Adani spotlight shifts to regulatory probes, response to allegations
Most of the conglomerate’s shares dropped on Wednesday, extending losses to $84 billion after Hindenburg Research’s report last week alleged improper use of offshore tax havens and flagged concerns about high debt.
The port-to-property group, led by Gautam Adani, one of the world’s richest people, has denied the allegations and called them baseless, adding it has always made the necessary regulatory disclosures.
Adani’s latest fundraising was critical, not just because it will help cut the group’s 2.2 trillion rupees ($27 billion) of debt, but also because it was viewed as a test of investor faith amid business and reputational challenges.
The completion of the secondary share offering to raise $2.5 billion, India’s largest such deal, alleviates some of the pressure on Adani’s credibility, said Ken Shih, Hong Kong-based head of wealth management at Saxo Markets.
“But from an offshore investor’s perspective the allegations (made by Hindenburg) … do not seem to be clearly addressed,” he said.
“There may be even more organised short sell attacks … given they were unable to clearly squash all remaining concerns and allegations yet. Until that happens there is blood in the water now and other short sellers might come circling.” Adani has said Hindenburg’s report was a “calculated attack” on India and its institutions. The U.S. short-seller has said Adani’s “response largely confirmed our findings and ignored our key questions.”
While Adani’s share sale was slightly over-subscribed as bids poured in on the last day from foreign institutional and corporate investors, Indian financial firms stayed away and the response was muted from individual buyers.
The identity of the institutions that placed orders on the last day has not been revealed, but the 30% anchor portion of the sale attracted investors including Maybank Securities and Abu Dhabi Investment Authority.
Adani did not immediately respond to a Reuters request for comment for this story.
SERVICING DEBT
Soon after Hindenburg’s report was made public, the Securities and Exchange Board of India (SEBI) decided to study it, adding to the regulator’s own ongoing preliminary investigation into the group’s foreign portfolio investors, Reuters reported on Monday, citing sources.
Australia’s corporate regulator said on Wednesday it would review the Hindenburg report as concerns raised also relate to Adani’s Australian operations.
State-run Life Insurance Corporation, India’s largest insurer, is also reviewing Adani’s response to the scathing criticism and will hold talks with the group’s management within days to seek clarifications.

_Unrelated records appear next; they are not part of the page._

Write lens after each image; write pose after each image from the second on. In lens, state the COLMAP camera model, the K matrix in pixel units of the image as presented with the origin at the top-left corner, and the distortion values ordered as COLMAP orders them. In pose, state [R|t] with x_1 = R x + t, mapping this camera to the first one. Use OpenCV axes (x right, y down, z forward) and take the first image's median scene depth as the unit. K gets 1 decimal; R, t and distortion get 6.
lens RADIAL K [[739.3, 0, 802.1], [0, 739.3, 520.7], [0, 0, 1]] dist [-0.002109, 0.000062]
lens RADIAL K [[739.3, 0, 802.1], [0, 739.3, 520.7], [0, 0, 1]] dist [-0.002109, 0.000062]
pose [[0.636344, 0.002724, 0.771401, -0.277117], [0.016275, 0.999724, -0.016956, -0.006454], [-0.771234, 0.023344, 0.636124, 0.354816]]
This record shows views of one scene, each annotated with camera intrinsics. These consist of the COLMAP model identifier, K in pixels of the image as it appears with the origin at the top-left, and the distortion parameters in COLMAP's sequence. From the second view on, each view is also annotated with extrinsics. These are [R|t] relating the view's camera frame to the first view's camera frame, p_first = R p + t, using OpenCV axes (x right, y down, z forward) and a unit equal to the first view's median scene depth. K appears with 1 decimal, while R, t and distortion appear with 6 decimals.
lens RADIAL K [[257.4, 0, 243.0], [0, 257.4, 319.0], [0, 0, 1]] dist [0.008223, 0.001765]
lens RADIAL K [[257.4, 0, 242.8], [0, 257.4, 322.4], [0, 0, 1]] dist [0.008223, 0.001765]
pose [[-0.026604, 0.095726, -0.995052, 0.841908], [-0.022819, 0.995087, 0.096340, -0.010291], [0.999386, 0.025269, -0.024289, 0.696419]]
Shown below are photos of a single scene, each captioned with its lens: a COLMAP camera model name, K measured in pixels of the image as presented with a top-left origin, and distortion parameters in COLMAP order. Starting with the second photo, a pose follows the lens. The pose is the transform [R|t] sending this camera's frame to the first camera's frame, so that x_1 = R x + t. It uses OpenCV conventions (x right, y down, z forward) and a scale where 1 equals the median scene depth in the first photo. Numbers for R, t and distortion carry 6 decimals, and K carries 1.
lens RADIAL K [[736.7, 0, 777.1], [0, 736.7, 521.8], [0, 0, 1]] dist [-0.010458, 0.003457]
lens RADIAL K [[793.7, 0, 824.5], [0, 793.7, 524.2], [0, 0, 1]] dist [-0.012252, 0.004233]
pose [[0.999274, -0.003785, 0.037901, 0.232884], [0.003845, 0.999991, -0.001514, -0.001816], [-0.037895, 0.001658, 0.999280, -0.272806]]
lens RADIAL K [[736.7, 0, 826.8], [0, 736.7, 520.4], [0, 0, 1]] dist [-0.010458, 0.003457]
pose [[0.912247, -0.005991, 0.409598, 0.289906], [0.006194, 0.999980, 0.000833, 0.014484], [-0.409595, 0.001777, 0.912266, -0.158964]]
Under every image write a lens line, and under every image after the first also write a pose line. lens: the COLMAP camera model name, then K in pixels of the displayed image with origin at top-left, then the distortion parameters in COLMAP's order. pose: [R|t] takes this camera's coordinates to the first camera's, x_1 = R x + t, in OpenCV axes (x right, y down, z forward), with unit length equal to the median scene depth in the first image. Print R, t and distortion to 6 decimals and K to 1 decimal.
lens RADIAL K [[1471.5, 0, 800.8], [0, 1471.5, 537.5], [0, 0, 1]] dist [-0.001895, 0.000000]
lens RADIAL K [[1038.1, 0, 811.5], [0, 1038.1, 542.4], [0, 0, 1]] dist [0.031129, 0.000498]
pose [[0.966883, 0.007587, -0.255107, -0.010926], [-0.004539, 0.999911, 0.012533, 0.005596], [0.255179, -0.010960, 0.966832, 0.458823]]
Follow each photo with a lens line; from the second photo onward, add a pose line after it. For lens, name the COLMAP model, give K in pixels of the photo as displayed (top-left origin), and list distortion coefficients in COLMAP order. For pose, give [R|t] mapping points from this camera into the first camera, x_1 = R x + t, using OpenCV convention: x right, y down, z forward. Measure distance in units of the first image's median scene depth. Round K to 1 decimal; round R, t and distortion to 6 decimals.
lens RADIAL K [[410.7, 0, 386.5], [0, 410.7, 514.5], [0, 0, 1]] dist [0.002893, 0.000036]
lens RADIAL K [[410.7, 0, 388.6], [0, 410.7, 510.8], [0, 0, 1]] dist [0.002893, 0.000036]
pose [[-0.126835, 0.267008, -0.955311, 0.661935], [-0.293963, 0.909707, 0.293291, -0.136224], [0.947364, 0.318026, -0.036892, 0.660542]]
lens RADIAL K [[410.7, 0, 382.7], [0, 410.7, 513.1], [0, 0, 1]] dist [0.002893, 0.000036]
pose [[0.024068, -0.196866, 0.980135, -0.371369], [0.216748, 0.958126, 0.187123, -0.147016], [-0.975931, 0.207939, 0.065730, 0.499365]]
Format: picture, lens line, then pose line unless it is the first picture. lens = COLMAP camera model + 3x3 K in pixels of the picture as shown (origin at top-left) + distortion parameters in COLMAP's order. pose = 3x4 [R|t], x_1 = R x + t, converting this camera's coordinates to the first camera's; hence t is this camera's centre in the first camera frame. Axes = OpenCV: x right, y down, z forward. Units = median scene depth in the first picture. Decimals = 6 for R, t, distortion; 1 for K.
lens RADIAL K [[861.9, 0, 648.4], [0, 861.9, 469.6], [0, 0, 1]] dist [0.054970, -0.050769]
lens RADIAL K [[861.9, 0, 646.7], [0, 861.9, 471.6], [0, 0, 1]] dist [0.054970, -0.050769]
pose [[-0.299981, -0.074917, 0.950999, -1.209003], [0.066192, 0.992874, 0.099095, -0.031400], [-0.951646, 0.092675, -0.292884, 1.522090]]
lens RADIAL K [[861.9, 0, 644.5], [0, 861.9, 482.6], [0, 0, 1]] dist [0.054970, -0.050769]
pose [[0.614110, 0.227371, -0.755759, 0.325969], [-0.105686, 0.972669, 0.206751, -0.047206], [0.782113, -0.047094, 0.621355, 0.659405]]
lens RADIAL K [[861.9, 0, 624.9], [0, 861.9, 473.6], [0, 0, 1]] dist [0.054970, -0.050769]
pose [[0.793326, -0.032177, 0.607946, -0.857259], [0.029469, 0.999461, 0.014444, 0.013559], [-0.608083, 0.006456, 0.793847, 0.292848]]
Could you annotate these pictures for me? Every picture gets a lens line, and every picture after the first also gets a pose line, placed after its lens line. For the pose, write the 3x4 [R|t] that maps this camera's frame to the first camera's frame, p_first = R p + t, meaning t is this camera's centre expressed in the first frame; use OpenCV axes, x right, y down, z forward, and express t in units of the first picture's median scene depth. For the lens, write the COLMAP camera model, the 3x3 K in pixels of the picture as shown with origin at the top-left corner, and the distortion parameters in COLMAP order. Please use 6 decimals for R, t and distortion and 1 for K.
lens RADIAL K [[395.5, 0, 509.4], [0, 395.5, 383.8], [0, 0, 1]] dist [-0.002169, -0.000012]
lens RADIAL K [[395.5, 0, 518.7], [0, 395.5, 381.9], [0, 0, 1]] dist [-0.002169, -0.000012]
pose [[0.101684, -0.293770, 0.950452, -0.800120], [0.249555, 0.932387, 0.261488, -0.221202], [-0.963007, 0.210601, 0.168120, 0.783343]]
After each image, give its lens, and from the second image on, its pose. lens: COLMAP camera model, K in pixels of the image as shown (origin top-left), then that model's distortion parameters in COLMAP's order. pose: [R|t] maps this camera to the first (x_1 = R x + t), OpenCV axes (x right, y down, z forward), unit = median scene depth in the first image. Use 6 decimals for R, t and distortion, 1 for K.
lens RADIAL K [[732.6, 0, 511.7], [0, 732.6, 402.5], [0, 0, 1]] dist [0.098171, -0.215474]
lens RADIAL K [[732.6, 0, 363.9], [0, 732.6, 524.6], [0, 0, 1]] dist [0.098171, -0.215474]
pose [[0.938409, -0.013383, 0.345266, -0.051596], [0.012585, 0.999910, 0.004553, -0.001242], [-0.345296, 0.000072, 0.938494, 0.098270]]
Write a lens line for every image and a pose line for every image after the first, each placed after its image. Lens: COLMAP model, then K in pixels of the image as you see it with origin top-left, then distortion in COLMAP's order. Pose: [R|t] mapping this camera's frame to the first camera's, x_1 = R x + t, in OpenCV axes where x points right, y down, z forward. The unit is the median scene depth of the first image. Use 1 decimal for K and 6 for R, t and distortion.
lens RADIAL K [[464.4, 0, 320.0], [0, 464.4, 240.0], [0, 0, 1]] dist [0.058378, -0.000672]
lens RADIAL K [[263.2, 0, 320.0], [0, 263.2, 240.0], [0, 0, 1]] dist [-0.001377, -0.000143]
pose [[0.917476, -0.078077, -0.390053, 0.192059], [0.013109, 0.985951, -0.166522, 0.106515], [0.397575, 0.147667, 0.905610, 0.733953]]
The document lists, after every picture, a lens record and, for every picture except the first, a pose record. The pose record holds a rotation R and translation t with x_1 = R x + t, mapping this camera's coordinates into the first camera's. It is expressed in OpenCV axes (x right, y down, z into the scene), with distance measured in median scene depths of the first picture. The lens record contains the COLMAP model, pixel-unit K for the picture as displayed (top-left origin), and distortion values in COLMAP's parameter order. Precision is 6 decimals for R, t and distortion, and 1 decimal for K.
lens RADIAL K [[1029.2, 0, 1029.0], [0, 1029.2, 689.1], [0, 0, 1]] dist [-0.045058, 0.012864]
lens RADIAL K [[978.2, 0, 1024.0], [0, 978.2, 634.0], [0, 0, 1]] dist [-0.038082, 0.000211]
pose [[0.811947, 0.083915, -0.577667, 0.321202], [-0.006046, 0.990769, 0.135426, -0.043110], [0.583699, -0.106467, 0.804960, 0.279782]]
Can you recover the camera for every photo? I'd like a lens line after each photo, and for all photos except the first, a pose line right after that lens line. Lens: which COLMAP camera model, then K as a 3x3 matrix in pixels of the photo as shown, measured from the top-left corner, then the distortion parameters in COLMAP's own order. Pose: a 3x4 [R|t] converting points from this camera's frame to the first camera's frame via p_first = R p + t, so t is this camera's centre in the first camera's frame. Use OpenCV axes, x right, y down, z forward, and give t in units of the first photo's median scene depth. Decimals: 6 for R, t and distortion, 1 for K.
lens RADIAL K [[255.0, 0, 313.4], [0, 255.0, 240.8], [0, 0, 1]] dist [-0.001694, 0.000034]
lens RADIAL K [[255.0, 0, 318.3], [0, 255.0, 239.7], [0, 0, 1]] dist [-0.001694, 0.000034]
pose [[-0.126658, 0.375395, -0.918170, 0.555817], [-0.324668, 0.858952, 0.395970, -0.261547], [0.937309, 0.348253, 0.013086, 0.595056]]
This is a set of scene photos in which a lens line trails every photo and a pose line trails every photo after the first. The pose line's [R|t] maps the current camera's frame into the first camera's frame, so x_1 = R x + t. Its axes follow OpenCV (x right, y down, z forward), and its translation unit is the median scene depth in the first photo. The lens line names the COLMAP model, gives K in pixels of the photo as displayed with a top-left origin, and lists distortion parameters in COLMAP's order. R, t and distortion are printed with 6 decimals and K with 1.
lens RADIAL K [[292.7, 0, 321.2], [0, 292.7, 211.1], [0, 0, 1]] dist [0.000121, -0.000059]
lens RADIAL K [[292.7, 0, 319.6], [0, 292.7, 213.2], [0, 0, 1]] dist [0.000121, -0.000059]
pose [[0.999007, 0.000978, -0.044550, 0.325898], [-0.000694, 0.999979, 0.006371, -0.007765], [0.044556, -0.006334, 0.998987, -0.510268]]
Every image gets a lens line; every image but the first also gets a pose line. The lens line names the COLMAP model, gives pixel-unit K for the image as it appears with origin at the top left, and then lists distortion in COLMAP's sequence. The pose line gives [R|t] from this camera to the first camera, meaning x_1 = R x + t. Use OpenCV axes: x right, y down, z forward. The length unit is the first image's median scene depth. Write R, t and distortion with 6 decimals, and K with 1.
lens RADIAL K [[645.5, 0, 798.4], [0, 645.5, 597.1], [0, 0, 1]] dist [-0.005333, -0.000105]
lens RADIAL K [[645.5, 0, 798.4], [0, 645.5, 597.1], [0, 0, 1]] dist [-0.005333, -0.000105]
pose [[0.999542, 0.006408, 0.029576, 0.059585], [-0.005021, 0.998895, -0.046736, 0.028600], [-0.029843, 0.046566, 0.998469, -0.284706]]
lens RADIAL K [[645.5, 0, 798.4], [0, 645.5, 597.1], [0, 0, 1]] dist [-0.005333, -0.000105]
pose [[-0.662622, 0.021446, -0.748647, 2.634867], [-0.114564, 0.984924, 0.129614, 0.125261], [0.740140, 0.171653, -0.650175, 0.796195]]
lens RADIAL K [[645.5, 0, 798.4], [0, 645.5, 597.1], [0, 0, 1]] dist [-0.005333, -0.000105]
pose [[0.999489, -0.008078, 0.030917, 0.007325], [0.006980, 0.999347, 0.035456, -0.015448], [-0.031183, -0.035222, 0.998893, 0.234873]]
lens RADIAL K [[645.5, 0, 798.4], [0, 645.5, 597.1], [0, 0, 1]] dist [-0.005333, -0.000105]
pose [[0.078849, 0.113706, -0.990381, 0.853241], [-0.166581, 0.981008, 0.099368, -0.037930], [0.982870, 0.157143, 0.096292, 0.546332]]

A U.S.-based investor in dollar bonds issued by Adani’s ports and power units said while it would pay “attention” to the information in the next few weeks, the fund would explore adding to holdings if others sell in the event of ratings downgrade.
“We would get worried if for some reason they couldn’t borrow more money or if their cash flow becomes insufficient to cover debt service. And those two things aren’t happening,” said the investor, who spoke on condition of anonymity.
However, underscoring the nervousness in some quarters, Bloomberg reported on Wednesday that Credit Suisse had stopped accepting bonds of Adani group companies as collateral for margin loans to its private banking clients.
Credit Suisse had no immediate comment.
“The question about what next for the allegations partly depends on whether SEBI or others take up the investigation,” said Quiddity Advisors analyst Travis Lundy, who writes on investment research network Smartkarma.
Adani Enterprises lost nearly 6% on Wednesday to bring its losses since the Hindenburg report to more than $8 billion. The current market price of 2,803 rupees is also below the indicative price band for the offering.
“To do another offering, they will need to prove that the last one was a success – either by stock price or by business growth – and they have a grand plan,” Lundy said.